Chego no trabalho e vejo pobres de direita se regozijando e vangloriando a voracidade de uma fera alimentada. Eles são as galinhas que andam com os patos até o Rio. Vêem aqueles de outra espécie tomando banho numa água límpida e se sentem enfeitiçados. Quando começam a se molhar afogam e servem de comida aos peixes amigos dos patos. Fechado um ciclo nada normal nesse ecossistema de terror. É sangue,  morte e quá, quá, quá, os patos eram de borracha naquele ambiente de piranhas. Me sinto num labirinto de espelhos.  Vejo monstros por todos os lados. Sinto o bafo no cangote, ouço rosnadas e espero a mordida. Aqueles que seguravam as mãos se soltaram e alguns já foram mordidos e se bestializaram também. Carrego alguns familiares juntinho, com o amor que não nos deixa desapegar, mas outros braços da família já foram vistos me apontando pelo espelho. Esses diziam gostar de mim, mas eu não pensava como eles. Trazem as bestas pra perto como se fossem amigos com os quais eu devesse me enturmar. A anestesia dos bichos que levam em seus braços não os deixaram perceber as mordidas em suas carcomidas mãos. Já os outros convertidos se confundem com as feras em sua esquizofrenia anti-social.  Mordem e são mordidos. Matam e são mortos com a banalização suficiente que o ódio propicia, sem culpas, mas com muito instinto de desunião. Barbárie e espelhos no meio de um labirinto com meia saída e uma esperança desbotada, apagada pela sombra de desilusão que toma conta do ambiente. A fuga passa a ser meu pensamento repetido. Já podemos dizer que se “correr o bicho pega, se ficar o bicho come “.
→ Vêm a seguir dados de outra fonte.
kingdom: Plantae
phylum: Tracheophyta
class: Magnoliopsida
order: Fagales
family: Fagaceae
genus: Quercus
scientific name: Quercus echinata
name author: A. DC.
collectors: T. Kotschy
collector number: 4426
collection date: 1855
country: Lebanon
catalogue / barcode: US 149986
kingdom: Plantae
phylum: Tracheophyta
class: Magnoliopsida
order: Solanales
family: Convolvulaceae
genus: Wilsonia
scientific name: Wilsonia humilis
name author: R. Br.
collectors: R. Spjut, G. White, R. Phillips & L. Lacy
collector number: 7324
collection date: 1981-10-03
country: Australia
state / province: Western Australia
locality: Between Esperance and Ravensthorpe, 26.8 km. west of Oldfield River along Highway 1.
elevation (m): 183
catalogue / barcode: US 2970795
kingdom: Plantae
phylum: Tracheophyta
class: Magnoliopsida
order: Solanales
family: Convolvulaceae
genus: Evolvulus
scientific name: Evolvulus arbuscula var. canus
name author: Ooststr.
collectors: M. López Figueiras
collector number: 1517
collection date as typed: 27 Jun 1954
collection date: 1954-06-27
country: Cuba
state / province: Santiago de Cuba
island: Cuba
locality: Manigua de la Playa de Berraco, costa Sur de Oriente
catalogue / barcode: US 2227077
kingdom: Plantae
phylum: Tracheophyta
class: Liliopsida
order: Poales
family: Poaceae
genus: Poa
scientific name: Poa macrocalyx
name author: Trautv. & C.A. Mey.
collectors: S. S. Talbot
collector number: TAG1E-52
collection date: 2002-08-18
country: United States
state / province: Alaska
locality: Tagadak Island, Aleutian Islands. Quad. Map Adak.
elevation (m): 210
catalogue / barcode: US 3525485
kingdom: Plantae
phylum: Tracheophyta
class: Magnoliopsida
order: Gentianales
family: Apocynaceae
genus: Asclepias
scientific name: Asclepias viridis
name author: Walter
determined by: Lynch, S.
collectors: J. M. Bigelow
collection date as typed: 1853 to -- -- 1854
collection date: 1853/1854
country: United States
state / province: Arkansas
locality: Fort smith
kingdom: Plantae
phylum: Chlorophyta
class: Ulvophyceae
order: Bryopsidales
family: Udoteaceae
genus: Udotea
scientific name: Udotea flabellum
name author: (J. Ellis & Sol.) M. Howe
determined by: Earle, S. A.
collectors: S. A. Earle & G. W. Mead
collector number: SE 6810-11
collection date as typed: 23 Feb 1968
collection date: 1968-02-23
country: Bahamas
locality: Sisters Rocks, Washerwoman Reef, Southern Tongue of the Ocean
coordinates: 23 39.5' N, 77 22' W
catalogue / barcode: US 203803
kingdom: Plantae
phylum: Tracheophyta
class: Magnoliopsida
Ora bolas, se for tempo de ir embora, talvez eu compre a frase do whatsapp do rapaz que lava meus carros, o qual profere em seu status: “melhor ser um favelado feliz que um playboy mal amado”. Afinal de contas vão-se os anéis e ficam-se os dedos. Deixaria tudo numa triste partida de Patativa do Assaré, pois por aqui os incomodados que se retirem. Só não precisava que fossem gerados tantos incômodos, tanta discórdia, tanto desamor. Queria ter tempo pra pensar no planeta, me encher de positivismo, e viver com a liberdade de pensamento, a felicidade estampada no rosto, os desejos de partilhar alegrias em vez de colher decepções. Os amigos já são colegas, os colegas ficaram bestas. Como dizia um antigo amigo, agora colega, estou esbesticido (espantado em nordestinês) com toda essa loucura e idolatria ao ódio. Só o amor constrói, por aqui tudo sendo desconstruído. Refazer é mais difícil,  mas todo labirinto tem dois lados. O sol já está se pondo, numa saída a madrugada, na outra o entardecer. A luz apagada é vela soprada, o fogo que mata é frio na alma, o beijo e o afago atritam os gravetos da minha mente. Acreditar na sorte é dar vez ao azar. Prefiro me apegar com o que vejo. A doença precisa de remédio,  isso não posso negar. Por pior que seja talvez melhor provar o amargor do reinício do que perder todos os sentidos.